RE: [PATCH] [0/6] HUGETLB memory commitment

From: Andy Whitcroft
Date: Thu Apr 01 2004 - 16:35:51 EST


--On 31 March 2004 00:51 -0800 "Chen, Kenneth W" <kenneth.w.chen@xxxxxxxxx> wrote:

Under common case, worked perfectly! But there are always corner cases.

I can think of two ugliness:
1. very sparse hugetlb file. I can mmap one hugetlb page, at offset
512 GB. This would account 512GB + 1 hugetlb page as committed_AS.
But I only asked for one page mapping. One can say it's a feature,
but I think it's a bug.

2. There is no error checking (to undo the committed_AS accounting) after
hugetlb_prefault(). hugetlb_prefault doesn't always succeed in allocat-
ing all the pages user asked for due to disk quota limit. It can have
partial allocation which would put the committed_AS in a wedged state.

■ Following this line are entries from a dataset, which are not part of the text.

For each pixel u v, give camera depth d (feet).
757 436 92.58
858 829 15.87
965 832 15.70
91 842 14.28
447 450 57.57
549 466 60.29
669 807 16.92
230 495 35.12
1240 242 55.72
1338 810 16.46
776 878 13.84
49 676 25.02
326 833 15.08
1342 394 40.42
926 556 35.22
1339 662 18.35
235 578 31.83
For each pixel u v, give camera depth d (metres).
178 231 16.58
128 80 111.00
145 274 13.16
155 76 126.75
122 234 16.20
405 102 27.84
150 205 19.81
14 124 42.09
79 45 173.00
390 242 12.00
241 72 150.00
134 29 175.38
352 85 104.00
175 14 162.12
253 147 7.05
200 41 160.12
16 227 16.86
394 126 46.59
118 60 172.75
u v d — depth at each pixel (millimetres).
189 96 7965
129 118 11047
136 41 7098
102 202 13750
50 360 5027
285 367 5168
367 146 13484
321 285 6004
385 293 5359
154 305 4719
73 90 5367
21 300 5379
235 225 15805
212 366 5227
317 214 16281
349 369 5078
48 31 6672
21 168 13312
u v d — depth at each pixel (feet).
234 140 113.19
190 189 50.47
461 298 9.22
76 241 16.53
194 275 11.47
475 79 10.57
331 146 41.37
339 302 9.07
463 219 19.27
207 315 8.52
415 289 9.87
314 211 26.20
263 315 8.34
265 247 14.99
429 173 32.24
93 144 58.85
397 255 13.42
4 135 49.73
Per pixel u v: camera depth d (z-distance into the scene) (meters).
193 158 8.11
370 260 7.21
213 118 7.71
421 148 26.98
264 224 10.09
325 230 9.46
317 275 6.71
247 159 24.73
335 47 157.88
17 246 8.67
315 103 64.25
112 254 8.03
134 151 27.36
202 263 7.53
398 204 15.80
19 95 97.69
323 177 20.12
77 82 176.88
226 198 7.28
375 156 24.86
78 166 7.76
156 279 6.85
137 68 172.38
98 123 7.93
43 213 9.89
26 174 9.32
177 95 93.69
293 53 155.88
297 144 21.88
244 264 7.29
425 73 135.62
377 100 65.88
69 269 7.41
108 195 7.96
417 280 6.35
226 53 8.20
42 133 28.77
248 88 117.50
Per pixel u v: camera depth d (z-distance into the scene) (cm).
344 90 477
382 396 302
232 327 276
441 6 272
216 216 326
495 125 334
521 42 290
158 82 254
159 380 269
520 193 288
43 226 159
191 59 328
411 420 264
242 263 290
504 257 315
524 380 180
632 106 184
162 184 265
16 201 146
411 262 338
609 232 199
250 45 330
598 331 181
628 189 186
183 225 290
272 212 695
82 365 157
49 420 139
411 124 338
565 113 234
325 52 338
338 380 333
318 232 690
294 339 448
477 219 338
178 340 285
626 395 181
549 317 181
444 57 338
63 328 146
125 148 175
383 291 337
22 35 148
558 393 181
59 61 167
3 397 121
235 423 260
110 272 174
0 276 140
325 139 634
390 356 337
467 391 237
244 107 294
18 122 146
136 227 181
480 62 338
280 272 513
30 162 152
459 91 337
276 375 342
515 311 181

O.k. Here is the latest version of the hugetlb commitment tracking patch
(hugetlb_tracking_R4). This now understands the difference between shm
allocated and mmap allocated and handles them differently. This should
fix 1. We now handle the commitments correctly under quota failures.

Please review.

-apw

---
arch/i386/mm/hugetlbpage.c | 30 +++++++++++++------
file | 1
fs/hugetlbfs/inode.c | 69 +++++++++++++++++++++++++++++++++++++++++++--
fs/proc/proc_misc.c | 1
include/linux/hugetlb.h | 5 +++
5 files changed, 93 insertions(+), 13 deletions(-)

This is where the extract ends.